Tiwanaku y la Puerta del Sol: el enigma de piedra que asombró hasta a los incas

Tiwanaku y su Puerta del Sol, en el Altiplano de Bolivia: una civilización anterior a los incas y enigmas de piedra que la ciencia aún no termina de explicar.

Tiwanaku y la Puerta del Sol: el enigma de piedra que asombró hasta a los incas

A casi 3.900 metros de altura, en el Altiplano de Bolivia, donde el aire es delgado y el viento no encuentra nada que lo frene, se levanta una puerta. No conduce a ninguna parte: es un único bloque de piedra, tallado hace más de mil años y cubierto de símbolos que nadie ha terminado de descifrar. La llaman la Puerta del Sol, y es la imagen más célebre de Tiwanaku, la civilización que dominó los Andes mucho antes que los incas y que, un día, simplemente se apagó.

Cuando los incas llegaron a este lugar, siglos después de su esplendor, ya encontraron ruinas. Tan imponentes les parecieron que las incorporaron a su propio mito de origen: aquí, creían, el dios Viracocha había creado el mundo.

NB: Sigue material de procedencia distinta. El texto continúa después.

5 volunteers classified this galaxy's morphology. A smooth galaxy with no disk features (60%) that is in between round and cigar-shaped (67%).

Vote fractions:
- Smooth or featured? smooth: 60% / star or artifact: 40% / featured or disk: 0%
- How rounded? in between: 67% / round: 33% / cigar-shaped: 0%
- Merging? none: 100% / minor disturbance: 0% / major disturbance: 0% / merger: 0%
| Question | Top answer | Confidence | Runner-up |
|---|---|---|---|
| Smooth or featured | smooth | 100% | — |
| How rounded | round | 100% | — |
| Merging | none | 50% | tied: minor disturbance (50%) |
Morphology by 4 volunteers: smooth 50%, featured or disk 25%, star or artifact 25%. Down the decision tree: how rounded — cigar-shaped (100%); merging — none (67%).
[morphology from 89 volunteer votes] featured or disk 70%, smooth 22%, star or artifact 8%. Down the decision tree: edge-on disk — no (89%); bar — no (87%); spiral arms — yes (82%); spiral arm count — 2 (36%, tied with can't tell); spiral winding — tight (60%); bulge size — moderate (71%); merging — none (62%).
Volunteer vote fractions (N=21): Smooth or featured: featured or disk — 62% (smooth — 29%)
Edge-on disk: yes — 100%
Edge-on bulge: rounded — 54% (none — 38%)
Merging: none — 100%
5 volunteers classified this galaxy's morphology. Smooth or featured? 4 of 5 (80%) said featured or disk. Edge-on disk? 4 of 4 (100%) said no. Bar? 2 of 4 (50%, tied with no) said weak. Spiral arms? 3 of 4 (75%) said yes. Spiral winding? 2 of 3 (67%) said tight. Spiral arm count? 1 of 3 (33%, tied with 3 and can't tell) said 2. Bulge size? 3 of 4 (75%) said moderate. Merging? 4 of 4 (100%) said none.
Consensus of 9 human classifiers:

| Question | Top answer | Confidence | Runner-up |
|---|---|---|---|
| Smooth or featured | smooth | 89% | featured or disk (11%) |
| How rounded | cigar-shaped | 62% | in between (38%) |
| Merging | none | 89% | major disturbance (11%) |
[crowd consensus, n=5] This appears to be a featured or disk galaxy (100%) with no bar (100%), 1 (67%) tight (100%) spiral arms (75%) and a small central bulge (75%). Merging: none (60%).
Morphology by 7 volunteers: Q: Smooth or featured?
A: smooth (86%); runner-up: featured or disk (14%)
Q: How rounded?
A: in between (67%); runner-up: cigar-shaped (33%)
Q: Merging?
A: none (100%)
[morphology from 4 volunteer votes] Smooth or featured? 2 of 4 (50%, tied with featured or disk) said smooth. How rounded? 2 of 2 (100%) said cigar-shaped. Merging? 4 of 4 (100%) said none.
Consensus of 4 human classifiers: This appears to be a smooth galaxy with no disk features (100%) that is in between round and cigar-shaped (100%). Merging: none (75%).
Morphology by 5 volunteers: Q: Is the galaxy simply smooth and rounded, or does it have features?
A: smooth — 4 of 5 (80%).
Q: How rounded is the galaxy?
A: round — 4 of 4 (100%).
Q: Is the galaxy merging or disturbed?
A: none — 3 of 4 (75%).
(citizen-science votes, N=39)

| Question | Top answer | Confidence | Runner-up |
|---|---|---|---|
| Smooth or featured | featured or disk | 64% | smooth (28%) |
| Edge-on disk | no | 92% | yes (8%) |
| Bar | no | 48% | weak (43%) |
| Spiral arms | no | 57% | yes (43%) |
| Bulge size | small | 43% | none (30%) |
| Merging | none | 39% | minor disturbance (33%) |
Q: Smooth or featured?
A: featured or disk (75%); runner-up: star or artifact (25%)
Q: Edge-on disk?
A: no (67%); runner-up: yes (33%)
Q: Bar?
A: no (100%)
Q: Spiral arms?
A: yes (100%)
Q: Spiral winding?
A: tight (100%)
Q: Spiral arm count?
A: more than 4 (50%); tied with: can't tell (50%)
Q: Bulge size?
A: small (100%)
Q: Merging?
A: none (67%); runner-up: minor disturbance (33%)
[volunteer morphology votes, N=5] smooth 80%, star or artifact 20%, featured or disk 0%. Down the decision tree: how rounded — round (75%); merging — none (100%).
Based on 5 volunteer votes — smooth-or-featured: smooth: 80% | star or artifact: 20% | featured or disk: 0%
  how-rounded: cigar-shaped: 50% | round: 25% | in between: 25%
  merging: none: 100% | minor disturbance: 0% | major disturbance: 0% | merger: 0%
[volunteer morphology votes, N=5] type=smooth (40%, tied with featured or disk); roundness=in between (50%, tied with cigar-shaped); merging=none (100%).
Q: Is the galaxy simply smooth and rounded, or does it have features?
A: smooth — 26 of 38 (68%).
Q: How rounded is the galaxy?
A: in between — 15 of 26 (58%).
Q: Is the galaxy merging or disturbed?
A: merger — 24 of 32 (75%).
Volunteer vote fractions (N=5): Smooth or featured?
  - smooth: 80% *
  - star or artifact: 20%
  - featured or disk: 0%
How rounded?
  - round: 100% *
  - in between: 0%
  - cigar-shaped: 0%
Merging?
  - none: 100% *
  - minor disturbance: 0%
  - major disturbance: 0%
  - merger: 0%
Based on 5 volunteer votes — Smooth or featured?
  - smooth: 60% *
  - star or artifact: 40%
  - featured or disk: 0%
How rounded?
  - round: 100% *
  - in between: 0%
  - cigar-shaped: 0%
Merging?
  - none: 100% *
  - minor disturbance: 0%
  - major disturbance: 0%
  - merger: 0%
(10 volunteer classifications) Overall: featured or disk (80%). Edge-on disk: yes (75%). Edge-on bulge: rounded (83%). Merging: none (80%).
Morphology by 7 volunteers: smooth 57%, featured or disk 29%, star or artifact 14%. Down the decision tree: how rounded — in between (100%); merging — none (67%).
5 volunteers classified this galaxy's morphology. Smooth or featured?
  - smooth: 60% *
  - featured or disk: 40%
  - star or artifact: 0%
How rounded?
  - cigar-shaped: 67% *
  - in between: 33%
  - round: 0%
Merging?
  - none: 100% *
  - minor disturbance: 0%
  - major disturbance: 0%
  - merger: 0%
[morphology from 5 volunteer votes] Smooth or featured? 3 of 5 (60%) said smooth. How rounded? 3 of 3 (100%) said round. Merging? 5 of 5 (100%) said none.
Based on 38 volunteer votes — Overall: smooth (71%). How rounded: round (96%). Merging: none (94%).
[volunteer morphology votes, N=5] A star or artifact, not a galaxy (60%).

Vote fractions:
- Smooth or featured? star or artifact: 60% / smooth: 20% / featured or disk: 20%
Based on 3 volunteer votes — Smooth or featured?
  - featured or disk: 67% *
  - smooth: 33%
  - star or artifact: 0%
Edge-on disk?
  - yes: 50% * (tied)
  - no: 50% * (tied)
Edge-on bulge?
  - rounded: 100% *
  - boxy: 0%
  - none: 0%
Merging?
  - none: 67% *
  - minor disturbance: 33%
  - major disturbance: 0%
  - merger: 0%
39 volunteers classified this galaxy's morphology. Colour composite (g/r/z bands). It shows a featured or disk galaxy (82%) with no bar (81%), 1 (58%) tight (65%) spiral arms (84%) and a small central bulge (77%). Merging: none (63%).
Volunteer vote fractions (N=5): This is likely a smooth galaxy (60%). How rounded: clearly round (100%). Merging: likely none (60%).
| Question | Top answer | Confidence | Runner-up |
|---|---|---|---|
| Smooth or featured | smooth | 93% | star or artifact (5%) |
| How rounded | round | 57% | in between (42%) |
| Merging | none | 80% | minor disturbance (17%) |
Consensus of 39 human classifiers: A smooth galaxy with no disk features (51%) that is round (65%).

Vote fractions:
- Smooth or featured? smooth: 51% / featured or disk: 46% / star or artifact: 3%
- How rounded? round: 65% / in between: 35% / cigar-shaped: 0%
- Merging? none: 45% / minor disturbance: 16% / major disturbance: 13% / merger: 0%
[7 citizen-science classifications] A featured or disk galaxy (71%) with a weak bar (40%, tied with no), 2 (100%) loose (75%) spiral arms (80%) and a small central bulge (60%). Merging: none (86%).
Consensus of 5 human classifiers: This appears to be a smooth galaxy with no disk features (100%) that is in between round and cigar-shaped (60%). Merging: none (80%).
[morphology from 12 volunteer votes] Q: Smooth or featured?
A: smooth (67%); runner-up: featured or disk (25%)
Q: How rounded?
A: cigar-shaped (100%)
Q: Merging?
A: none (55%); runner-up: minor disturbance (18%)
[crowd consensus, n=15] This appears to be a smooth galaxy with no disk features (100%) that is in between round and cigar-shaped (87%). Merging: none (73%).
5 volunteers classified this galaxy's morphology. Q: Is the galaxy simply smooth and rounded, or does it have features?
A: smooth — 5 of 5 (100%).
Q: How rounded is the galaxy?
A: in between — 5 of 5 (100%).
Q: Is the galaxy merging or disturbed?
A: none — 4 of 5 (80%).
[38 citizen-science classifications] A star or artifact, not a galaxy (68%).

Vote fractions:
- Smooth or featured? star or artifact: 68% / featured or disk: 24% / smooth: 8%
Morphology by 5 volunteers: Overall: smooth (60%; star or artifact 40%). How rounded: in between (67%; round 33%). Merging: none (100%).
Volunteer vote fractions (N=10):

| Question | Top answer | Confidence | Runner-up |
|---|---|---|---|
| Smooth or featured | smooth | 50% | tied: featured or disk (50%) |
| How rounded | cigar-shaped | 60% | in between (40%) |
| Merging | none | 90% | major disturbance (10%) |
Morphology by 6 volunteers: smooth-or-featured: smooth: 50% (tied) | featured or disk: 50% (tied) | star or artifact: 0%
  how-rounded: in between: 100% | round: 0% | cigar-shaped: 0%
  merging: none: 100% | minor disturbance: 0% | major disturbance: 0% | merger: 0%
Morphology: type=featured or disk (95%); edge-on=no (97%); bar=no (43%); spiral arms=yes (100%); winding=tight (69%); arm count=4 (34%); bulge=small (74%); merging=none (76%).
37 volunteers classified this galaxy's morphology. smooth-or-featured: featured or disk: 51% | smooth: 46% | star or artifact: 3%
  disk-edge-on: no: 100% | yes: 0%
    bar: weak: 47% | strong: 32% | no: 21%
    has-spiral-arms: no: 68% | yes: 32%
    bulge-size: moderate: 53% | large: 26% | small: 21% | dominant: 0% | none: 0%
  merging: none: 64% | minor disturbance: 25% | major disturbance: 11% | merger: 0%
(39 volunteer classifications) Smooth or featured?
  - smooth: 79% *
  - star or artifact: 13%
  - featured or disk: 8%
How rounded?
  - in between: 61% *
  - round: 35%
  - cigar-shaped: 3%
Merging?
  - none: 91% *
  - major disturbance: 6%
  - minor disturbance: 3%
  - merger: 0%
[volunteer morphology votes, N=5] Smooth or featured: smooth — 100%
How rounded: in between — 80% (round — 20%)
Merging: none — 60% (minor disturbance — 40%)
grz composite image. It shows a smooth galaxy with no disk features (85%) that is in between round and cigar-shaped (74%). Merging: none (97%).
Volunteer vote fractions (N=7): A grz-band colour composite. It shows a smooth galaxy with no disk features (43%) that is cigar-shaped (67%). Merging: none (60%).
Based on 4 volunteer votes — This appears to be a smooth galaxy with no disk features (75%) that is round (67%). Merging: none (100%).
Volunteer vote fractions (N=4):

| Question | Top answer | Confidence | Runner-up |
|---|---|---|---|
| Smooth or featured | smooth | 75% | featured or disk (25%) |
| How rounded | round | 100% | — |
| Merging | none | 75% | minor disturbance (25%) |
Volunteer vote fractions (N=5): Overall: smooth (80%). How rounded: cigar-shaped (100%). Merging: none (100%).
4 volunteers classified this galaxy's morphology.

Si un sitio impresionó así a los constructores de Machu Picchu, vale la pena detenerse a preguntar qué fue exactamente.

Una civilización anterior a los incas

Tiwanaku se alza cerca de la orilla sur del lago Titicaca. Floreció, según la arqueología, aproximadamente entre los años 500 y 1000 d. C., aunque sus raíces se hunden siglos atrás. No fue una aldea perdida: fue el centro de uno de los estados más influyentes de la América andina prehispánica, con una ingeniosa agricultura de campos elevados (camellones) capaz de alimentar a una población considerable a una altura donde casi nada crece.

Conviene fijar este dato desde el principio, porque alrededor de Tiwanaku se ha acumulado mucha fantasía: es una civilización humana, andina y datada, no un misterio sin autores.

La Puerta del Sol

El monumento que la hizo célebre es un portal tallado en un solo bloque de andesita, de unos tres metros de alto y cerca de diez toneladas de peso. En su parte superior corre un friso minucioso: una figura central —de pie, con un báculo en cada mano y el rostro enmarcado por rayos— flanqueada por 48 seres alados dispuestos en filas ordenadas.

A esa figura se la suele asociar con una divinidad andina, a veces identificada con Viracocha. Pero su significado exacto, y el del friso completo, sigue en discusión. Hay quien ve en él un calendario; otros, una representación del cosmos. La propia puerta fue hallada caída y agrietada, lo que complica aún más saber cuál era su posición y su función originales.

Los monolitos de Tiwanaku, tallados hace más de mil años en el Altiplano.
Los monolitos de Tiwanaku, tallados hace más de mil años en el Altiplano.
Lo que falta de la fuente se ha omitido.